• **Supplied passage**:
______

In a stirring presidential address, outgoing ASCRS President Dr. Michael J. Stamos drew an analogy to the aviation industry, as he challenged the Society not to rest on its laurels as leaders in quality and safety, but “be engaged as active participants” in continuing to change the health care system for the better.
“Consider how many lives are lost each year due to medical errors…It’s certainly not as low as the number of airline fatalities which are at an all-time low over the past 10 years. We can and must do better. The real issue is that our hospitals have not been held to task for safety,” Dr. Stamos said.
Like surgery, the aviation industry has four main players—the airlines themselves, the pilots/crew, the passengers, and the government, according to Dr. Stamos. Surgery has the hospitals/ambulatory care centers, the surgeons/team, the patients, and the government/other payers.
Flight safety improved markedly during the middle of the last century, after a series of mostly mechanical improvements and the introduction of the jet airplane. A similar evolution of technology improved safety in operating rooms. However, there were important differences between the two fields.
“Simulation, begun in the 1950s, has been richly developed in the aviation industry. We similarly need to embrace it. Why has it not happened in surgery? Simple, no mandate and no deep pockets. This is an area that we can have influence…as we push for this to be mandated, at least in training programs, and for hospitals to pay for it (government is not going to!),” he told his Annual Meeting audience.

______

• **Exercise data**:
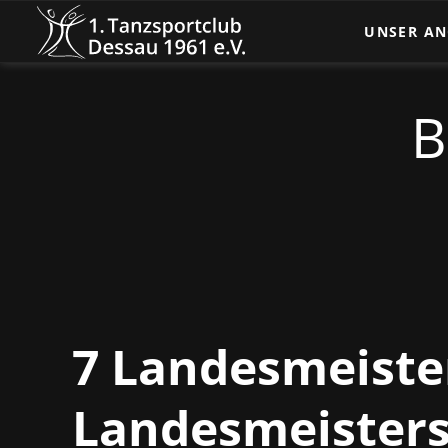
UNSER A
Turniertanz
Breitenspor
Kindertanz
Dance Glow
Tanz und B
7 Landesmeister
Landesmeisters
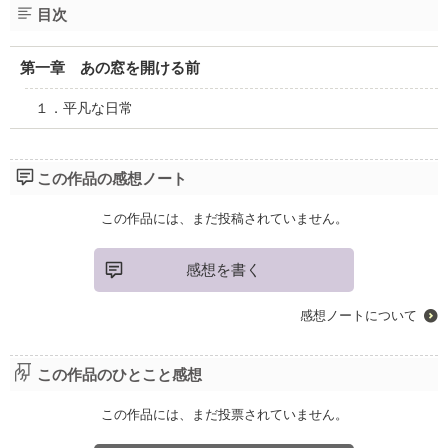
目次
第一章 あの窓を開ける前
１．平凡な日常
この作品の感想ノート
この作品には、まだ投稿されていません。
感想を書く
感想ノートについて
この作品のひとこと感想
この作品には、まだ投票されていません。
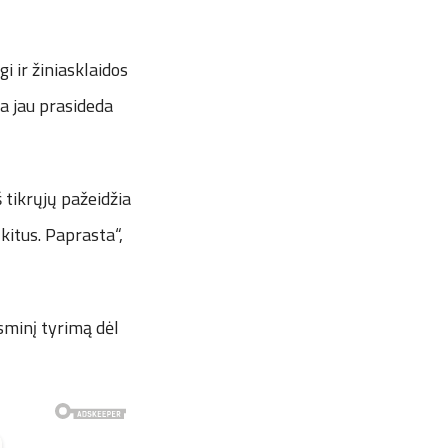
i ir žiniasklaidos
ia jau prasideda
š tikrųjų pažeidžia
kitus. Paprasta“,
isminį tyrimą dėl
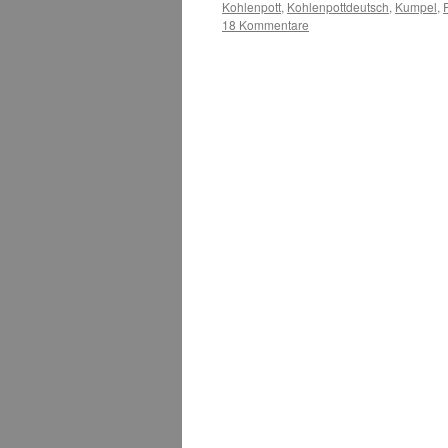
Kohlenpott
,
Kohlenpottdeutsch
,
Kumpel
,
P
18 Kommentare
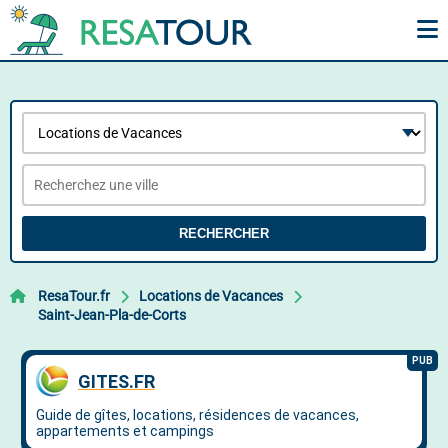
RECHERCHER
ResaTour.fr
Locations de Vacances
Saint-Jean-Pla-de-Corts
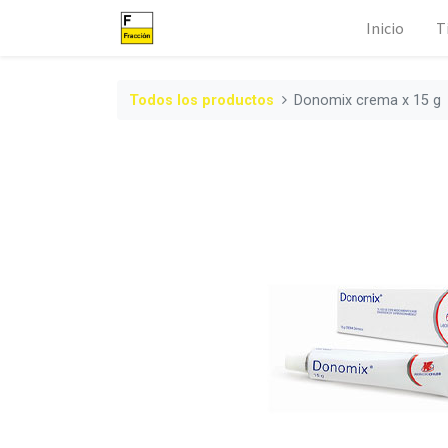
Inicio
T
Todos los productos
Donomix crema x 15 g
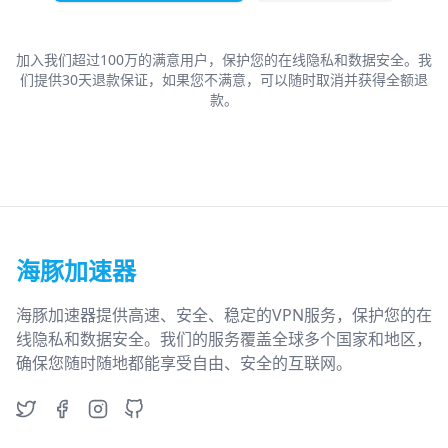
加入我们超过100万的满意用户，保护您的在线隐私和数据安全。我
们提供30天退款保证，如果您不满意，可以随时取消并获得全额退
款。
海豚加速器
海豚加速器提供高速、安全、稳定的VPN服务，保护您的在
线隐私和数据安全。我们的服务覆盖全球多个国家和地区，
确保您随时随地都能享受自由、安全的互联网。
Twitter
Facebook
Instagram
GitHub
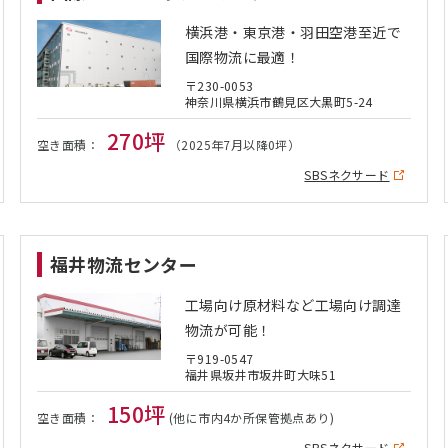
横浜港・東京港・羽田空港至近で
国際物流に最適！
〒230-0053
神奈川県横浜市鶴見区大黒町5-24
270坪
空き面積：
（2025年7月以降0坪）
SBSネクサード
福井物流センター
工場向け原材料など工場向け調達
物流が可能！
〒919-0547
福井県坂井市坂井町大味51
150坪
空き面積：
(他に市内4か所保管拠点あり)
SBSネクサード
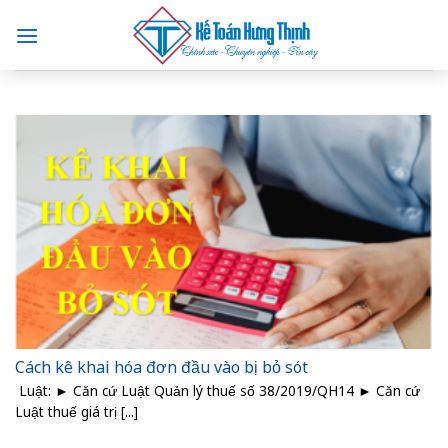
Skip
to
content
Cách kê khai hóa đơn đầu vào bị bỏ sót
Luật: ► Căn cứ Luật Quản lý thuế số 38/2019/QH14 ► Căn cứ
Luật thuế giá trị [...]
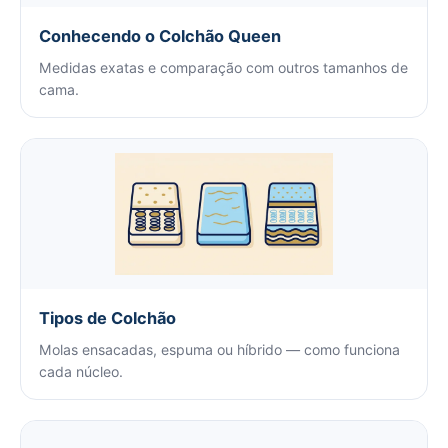
Conhecendo o Colchão Queen
Medidas exatas e comparação com outros tamanhos de
cama.
Tipos de Colchão
Molas ensacadas, espuma ou híbrido — como funciona
cada núcleo.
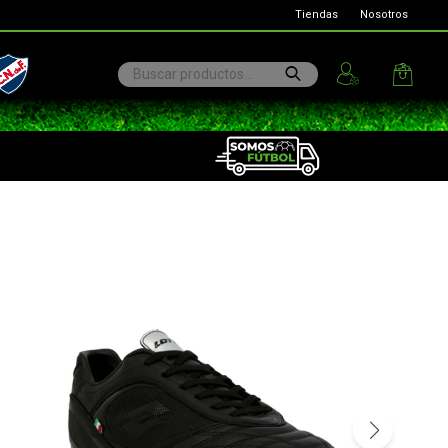
Tiendas
Nosotros
ional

______

• **Problems to work on**:
- A) In the report on Dr. Stamos's presidential address, when does it say simulation began in the aviation industry?
- B) Pick up the report on Dr. Stamos's presidential address right after its final sentence and continue it.

• **Answers per task**:
- A) In the 1950s.

- B)
The players in the aviation industry have worked together to share concerns through voluntary programs. “These reports are reviewed by a committee made up of pilots, airline reps, and the FAA (Federal Aviation Administration). This has spawned an attitude that allows errors and hazards to be identified before accidents occur. These ‘Non-Jeopardy’ reporting programs have become ingrained in their culture, while the culture in many/most medical centers is to ‘cover’ for each other (Team/bunker mentality), and incident reports are often perceived as punitive rather than constructive,” Dr. Stamos said.
“In the airline industry, near misses are an area of intense concern, but until very recently they barely got noticed in medicine…with comments like ‘better lucky than good’ being commonplace,” he said. “The Flight Operations Quality Assurance system …automatically captures these outlier events, and they can be analyzed for significance. These are the real main efforts that have made the safety of U.S. airlines what it is today, the use of these processes and that of failure analysis…akin to a root cause analysis.”
The title of the address, “No time to rest,” he explained “is meant to reflect on how far we have come as a society and specialty, but to realize that with the current environment we indeed cannot rest on our laurels.” The title could also be “a metaphor for my presidential year,” he added, as he sought to balance the demands of a “formidable” job with the help of family, colleagues, associates, and many others he took time to thank.
Dr. Stamos had some harsh words for the Affordable Care Act (ACA), but went on to say, “There are certainly things to dislike about the ACA, [but] make no mistake, the efforts to emphasize and incentivize quality embedded in the ACA is LONG overdue, and we need to embrace it as we have for the past 115 years! Our Society has always embodied the notion of improving the care of our patients regardless of our own economic stake…”
“Obviously, the current situation is non-sustainable…a family of four now spends more on health care annually than they do on groceries…This is a huge problem for much of America…and it certainly is impacting our overall economy,” he said.
“In these tumultuous times, our litmus test should be a simple one…is this good for the patient? Not ’is it good for me’? This is not new for us, as our Society has long been at the forefront of quality and safety efforts.”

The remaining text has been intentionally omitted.